Batı edebiyat sarayına doğu kapısından girilebileceğinin artık farkındadır. Bu farkındalık gayet tabiidir, çünkü aşk, şiir, sevgi ve ruha dair her ne ararsanız doğu revakında fazlasıyla bulunur. Üstelik insanlığa soluk olabilecek tüm bu unsurlar, doğu revakında her an her saniye, doğumdan ölüme kadar yaşanan bir hayat biçiminin parçasıdır.

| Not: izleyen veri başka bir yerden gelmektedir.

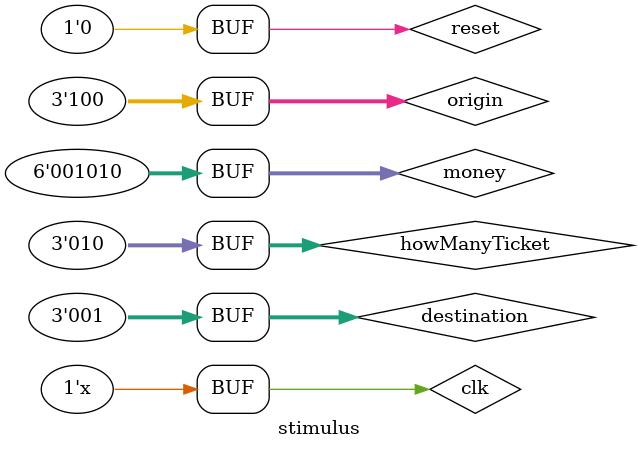
<source format=v>
module stimulus;
  
reg clk,reset;

wire [6:0] costOfTicket, moneyToPay;
wire [6:0] totalMoney;
  
reg [2:0] howManyTicket;
reg [2:0] origin, destination;
reg [5:0] money;

vending_machine vm( clk, reset, howManyTicket, origin, destination, money,
                    costOfTicket, moneyToPay, totalMoney );

initial clk = 1'b0;
always #5 clk = ~clk;

initial
begin
  reset = 1;  
  #10 reset = 0;
  origin = 2 ;  
  destination = 6 ;
  #10 reset = 1;
  #10 reset = 0;
  origin = 2 ;
  destination = 5 ;
  #10 howManyTicket = 2 ;

  #10 reset = 1;
  #10 reset = 0;
  origin = 4 ;  
  destination = 1 ;
  #10 howManyTicket = 2 ;
  #10 money = 10 ;
  #10 money = 5 ;
  #10 money = 1 ;
  #10 money = 10 ;
  #10 money = 10 ;
  #10 money = 10 ;
  
 
end
endmodule
</source>
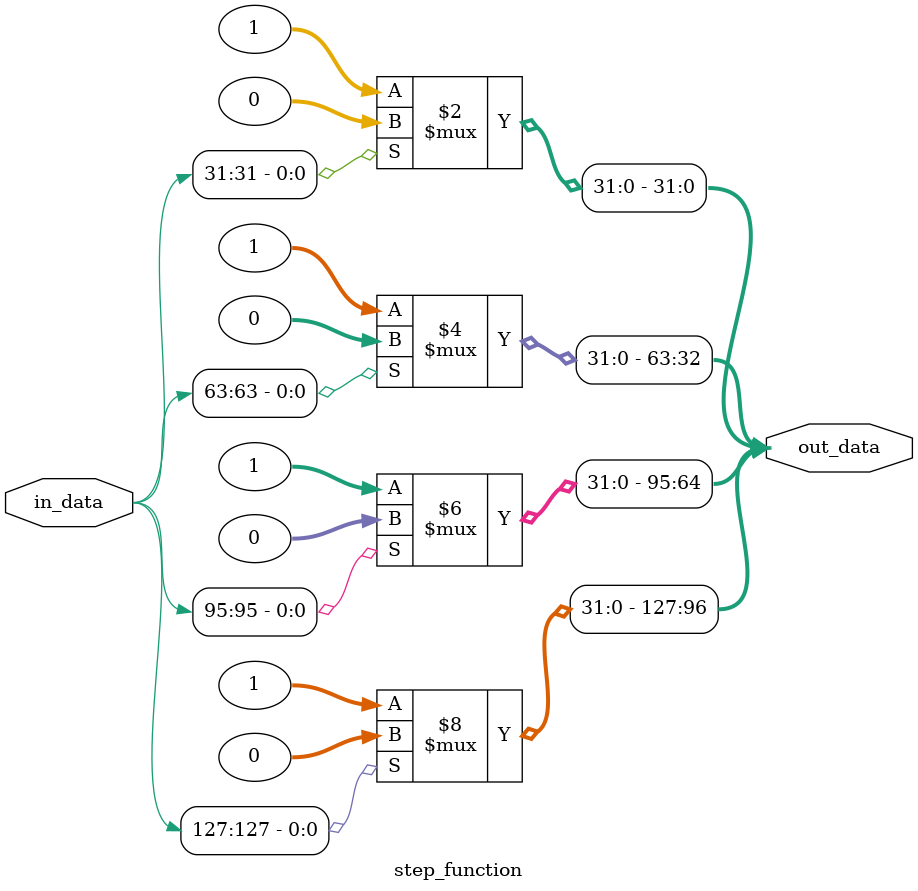
<source format=v>
module step_function(
    input  [127:0] in_data,
    output [127:0] out_data
);
    assign out_data[31:0]    = (in_data[31]  == 1'b1) ? 32'd0 : 32'd1;
    assign out_data[63:32]   = (in_data[63]  == 1'b1) ? 32'd0 : 32'd1;
    assign out_data[95:64]   = (in_data[95]  == 1'b1) ? 32'd0 : 32'd1;
    assign out_data[127:96]  = (in_data[127] == 1'b1) ? 32'd0 : 32'd1;
endmodule


</source>
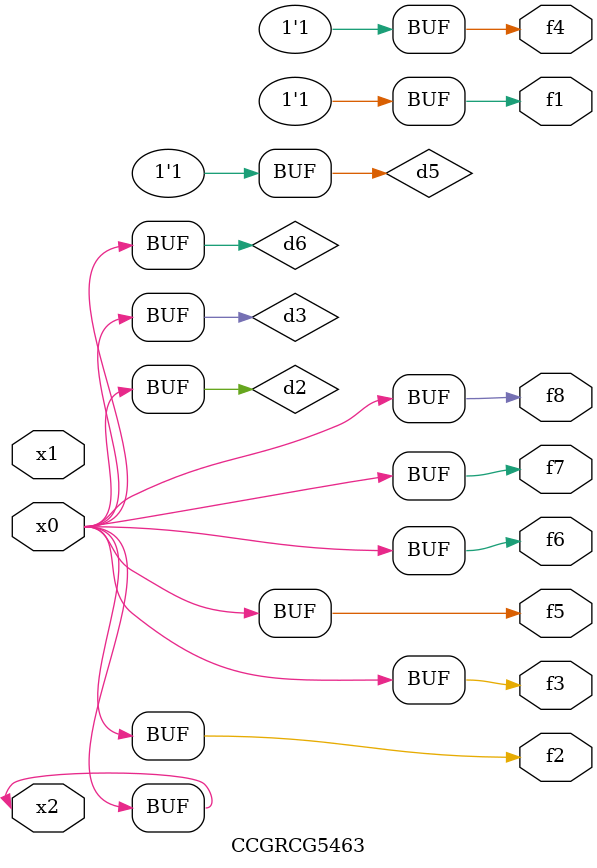
<source format=v>
module CCGRCG5463(
	input x0, x1, x2,
	output f1, f2, f3, f4, f5, f6, f7, f8
);

	wire d1, d2, d3, d4, d5, d6;

	xnor (d1, x2);
	buf (d2, x0, x2);
	and (d3, x0);
	xnor (d4, x1, x2);
	nand (d5, d1, d3);
	buf (d6, d2, d3);
	assign f1 = d5;
	assign f2 = d6;
	assign f3 = d6;
	assign f4 = d5;
	assign f5 = d6;
	assign f6 = d6;
	assign f7 = d6;
	assign f8 = d6;
endmodule

</source>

Nasıl mı? İşte doğu insanı burada doğar doğmaz ninnilerle büyümekte ve dolayısıyla duygularını yazıya dökme ihtiyacı duymaz. Kuşkusuz ki, sözlü kültürle yetinmelerinin sebebi, değer verdikleri şeyleri derinlerinde hissetmeleridir. Tabii batı böyle değil, daha çok sol beynini kullanarak her şeyi mantığa ve yazıya döküp kendini hesap kitap içinde bulur.